TO-DO ITEM: Copy the part of the hyperspectral image classification introduction that runs from "In past decades, many" to "of the pixels.", word for word.

Keywords

1 Introduction

Hyperspectral remote sensors provide an effective method for human to observe the Earth’s surface. Hyperspectral imagery (HSI) with high resolution in both spectral and spatial domains (i.e. derived from sensor systems) can be used in a wide range of specific applications, such as agriculture, physics, and surveillance. In this case, the acquired hyperspectral images can provide an almost continuous spectral curve for each pixel in the image. Capturing rich spectral information while acquiring spatial information, facilitates the generation of complex models to identify and classify different types of materials or plants in the images. However, the increase of the amount of hyperspectral image data and the redundancy in spectral information bring great challenges to the classification of hyperspectral images.

In past decades, many effective methods have been proposed for the classification of HSIs. For example, k-nearest neighbor (KNN) [1] has been used to construct a distance function to analyze the similarity between testing samples and training samples. In [2], support vector machine (SVM) has more potential to determine the decision boundary between classes by kernel methods. Also inspired by hybrid huberized SVM (HHSVMs), a random HHSVM algorithm [3] for HSI was proposed. Meanwhile, low-dimensional sparse representation-based classification (SRC) [4] and random forest-based classifiers [5] have also been proved to be effective in HSI classification. Nevertheless, the existing methods mentioned above paid less attention to the spatial relationship of the neighboring pixels, and the feature vectors fed into the classifier are represented only by the spectral features of the pixels.

In recent years, spatial features have been considered in the classification process to resolve the issues raised by some pixels of different categories with similar spectrums. Consequently, some works have been conducted to introduce spatial information of HSI into classification, such as Markov Random Field (MRF) [6] and wavelet transform [7]. In the meantime, several traditional filters have also been adopted in the classification, such as bilateral filter, mean filter and Gabor filter. Furthermore, with considering spatial domains of HSI, for the first time in the [8], an edge retention filter [8] was proposed to construct the spectral and spatial information of HSIs. In [9], the Gabor filter was combined with the nearest regular subspace (RMS), and then the spatial features extracted by the filter were fed to the RMS classifier.

SOURCE MATERIAL:
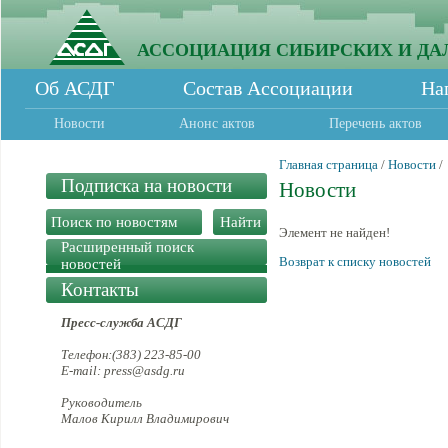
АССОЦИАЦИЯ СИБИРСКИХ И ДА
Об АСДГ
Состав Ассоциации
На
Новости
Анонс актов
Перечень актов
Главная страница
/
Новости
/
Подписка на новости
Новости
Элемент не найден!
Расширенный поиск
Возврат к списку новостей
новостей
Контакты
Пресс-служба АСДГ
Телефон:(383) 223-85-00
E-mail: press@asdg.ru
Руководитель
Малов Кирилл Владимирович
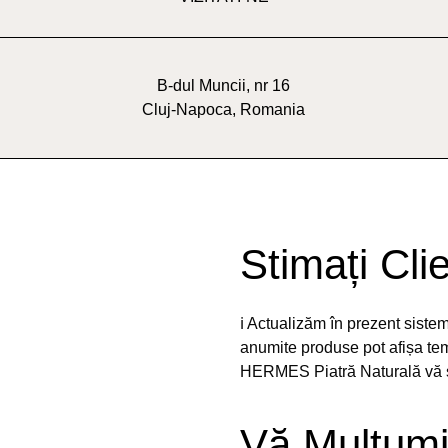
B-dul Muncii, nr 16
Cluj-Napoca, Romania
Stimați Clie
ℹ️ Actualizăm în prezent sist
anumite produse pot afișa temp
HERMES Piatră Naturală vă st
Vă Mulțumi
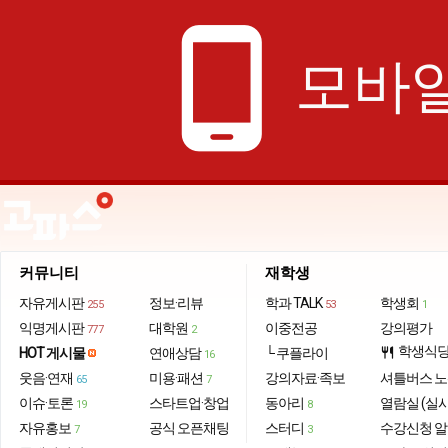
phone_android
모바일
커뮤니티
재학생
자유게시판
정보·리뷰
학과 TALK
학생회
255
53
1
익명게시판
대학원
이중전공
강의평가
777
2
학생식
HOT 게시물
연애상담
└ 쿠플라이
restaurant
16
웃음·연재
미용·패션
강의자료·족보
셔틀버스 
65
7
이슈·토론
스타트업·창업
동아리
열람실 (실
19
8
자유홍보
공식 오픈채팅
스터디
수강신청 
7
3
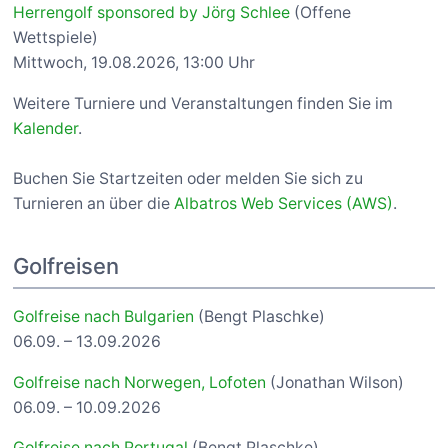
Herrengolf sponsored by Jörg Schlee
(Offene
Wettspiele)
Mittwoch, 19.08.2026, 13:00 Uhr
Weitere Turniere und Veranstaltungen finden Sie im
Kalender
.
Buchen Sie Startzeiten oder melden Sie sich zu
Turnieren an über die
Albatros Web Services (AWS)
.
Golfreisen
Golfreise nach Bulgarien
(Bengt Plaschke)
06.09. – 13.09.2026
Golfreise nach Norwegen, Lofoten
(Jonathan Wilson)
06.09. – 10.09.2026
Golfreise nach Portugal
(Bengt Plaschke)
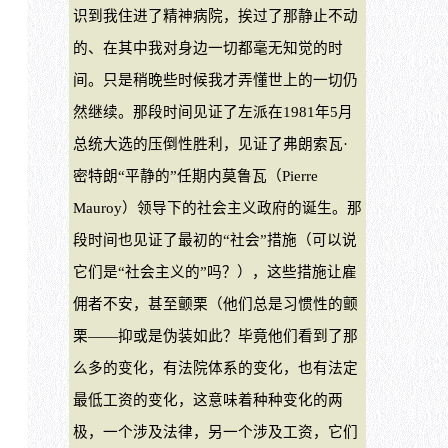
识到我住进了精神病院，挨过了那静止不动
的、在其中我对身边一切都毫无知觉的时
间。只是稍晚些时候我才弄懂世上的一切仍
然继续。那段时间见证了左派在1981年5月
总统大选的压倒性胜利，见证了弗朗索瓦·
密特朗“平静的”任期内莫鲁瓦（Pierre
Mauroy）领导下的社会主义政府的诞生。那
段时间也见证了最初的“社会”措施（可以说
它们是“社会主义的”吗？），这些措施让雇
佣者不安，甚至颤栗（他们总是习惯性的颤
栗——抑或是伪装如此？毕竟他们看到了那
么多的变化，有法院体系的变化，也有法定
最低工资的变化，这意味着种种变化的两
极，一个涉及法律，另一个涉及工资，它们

* * *

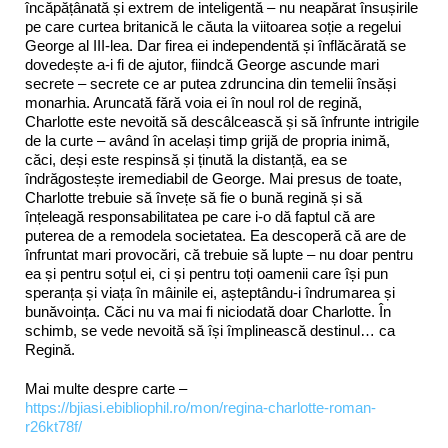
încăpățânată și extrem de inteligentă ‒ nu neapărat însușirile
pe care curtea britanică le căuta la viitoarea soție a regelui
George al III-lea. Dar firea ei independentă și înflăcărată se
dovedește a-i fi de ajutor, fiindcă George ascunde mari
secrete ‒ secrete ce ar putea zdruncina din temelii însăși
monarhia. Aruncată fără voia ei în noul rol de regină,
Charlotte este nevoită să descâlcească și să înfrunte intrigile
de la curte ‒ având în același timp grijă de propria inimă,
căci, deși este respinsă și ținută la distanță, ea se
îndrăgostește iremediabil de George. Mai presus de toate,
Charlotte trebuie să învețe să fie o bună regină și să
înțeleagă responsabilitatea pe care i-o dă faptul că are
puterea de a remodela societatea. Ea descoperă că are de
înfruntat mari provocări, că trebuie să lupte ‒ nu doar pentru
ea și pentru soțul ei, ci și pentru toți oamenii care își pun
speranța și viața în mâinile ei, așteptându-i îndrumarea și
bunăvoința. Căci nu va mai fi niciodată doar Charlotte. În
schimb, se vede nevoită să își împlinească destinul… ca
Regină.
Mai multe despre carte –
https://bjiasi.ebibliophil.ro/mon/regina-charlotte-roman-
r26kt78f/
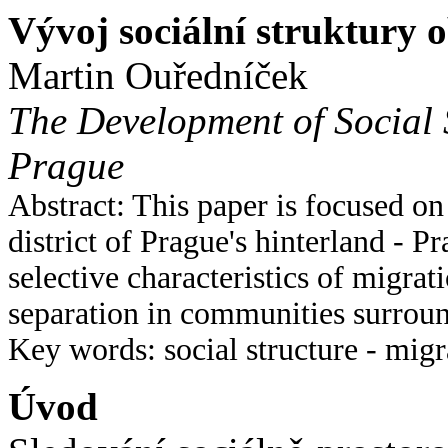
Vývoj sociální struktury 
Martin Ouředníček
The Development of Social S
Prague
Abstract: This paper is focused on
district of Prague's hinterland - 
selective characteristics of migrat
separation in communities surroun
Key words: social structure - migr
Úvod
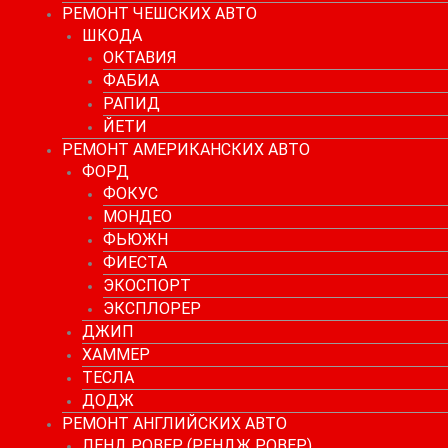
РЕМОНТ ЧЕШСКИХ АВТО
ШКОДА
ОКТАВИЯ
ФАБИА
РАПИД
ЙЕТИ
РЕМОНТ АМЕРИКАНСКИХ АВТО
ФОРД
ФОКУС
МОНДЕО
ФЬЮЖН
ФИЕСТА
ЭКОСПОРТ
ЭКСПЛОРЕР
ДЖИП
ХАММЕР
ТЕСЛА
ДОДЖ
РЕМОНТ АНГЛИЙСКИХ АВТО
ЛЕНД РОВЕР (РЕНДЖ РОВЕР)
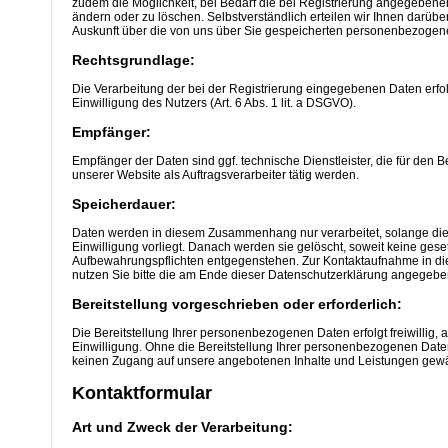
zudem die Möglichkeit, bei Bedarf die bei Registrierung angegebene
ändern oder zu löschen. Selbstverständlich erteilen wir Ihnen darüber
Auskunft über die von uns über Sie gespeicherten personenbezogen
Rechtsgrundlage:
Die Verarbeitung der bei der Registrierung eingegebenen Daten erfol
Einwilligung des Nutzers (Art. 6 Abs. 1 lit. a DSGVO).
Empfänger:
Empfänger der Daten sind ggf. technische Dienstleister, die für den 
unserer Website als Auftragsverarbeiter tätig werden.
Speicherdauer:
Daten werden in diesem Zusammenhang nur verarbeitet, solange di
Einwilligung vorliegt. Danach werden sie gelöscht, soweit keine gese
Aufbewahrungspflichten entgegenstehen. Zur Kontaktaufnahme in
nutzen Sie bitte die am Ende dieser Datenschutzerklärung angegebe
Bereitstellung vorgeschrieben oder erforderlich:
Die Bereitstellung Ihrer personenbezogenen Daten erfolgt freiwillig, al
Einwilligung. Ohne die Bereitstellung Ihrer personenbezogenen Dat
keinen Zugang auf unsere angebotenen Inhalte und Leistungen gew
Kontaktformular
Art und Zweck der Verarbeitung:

TASK OUTPUT:
In past decades, many effective methods have been proposed for the classification of HSIs. For example, k-nearest neighbor (KNN) [1] has been used to construct a distance function to analyze the similarity between testing samples and training samples. In [2], support vector machine (SVM) has more potential to determine the decision boundary between classes by kernel methods. Also inspired by hybrid huberized SVM (HHSVMs), a random HHSVM algorithm [3] for HSI was proposed. Meanwhile, low-dimensional sparse representation-based classification (SRC) [4] and random forest-based classifiers [5] have also been proved to be effective in HSI classification. Nevertheless, the existing methods mentioned above paid less attention to the spatial relationship of the neighboring pixels, and the feature vectors fed into the classifier are represented only by the spectral features of the pixels.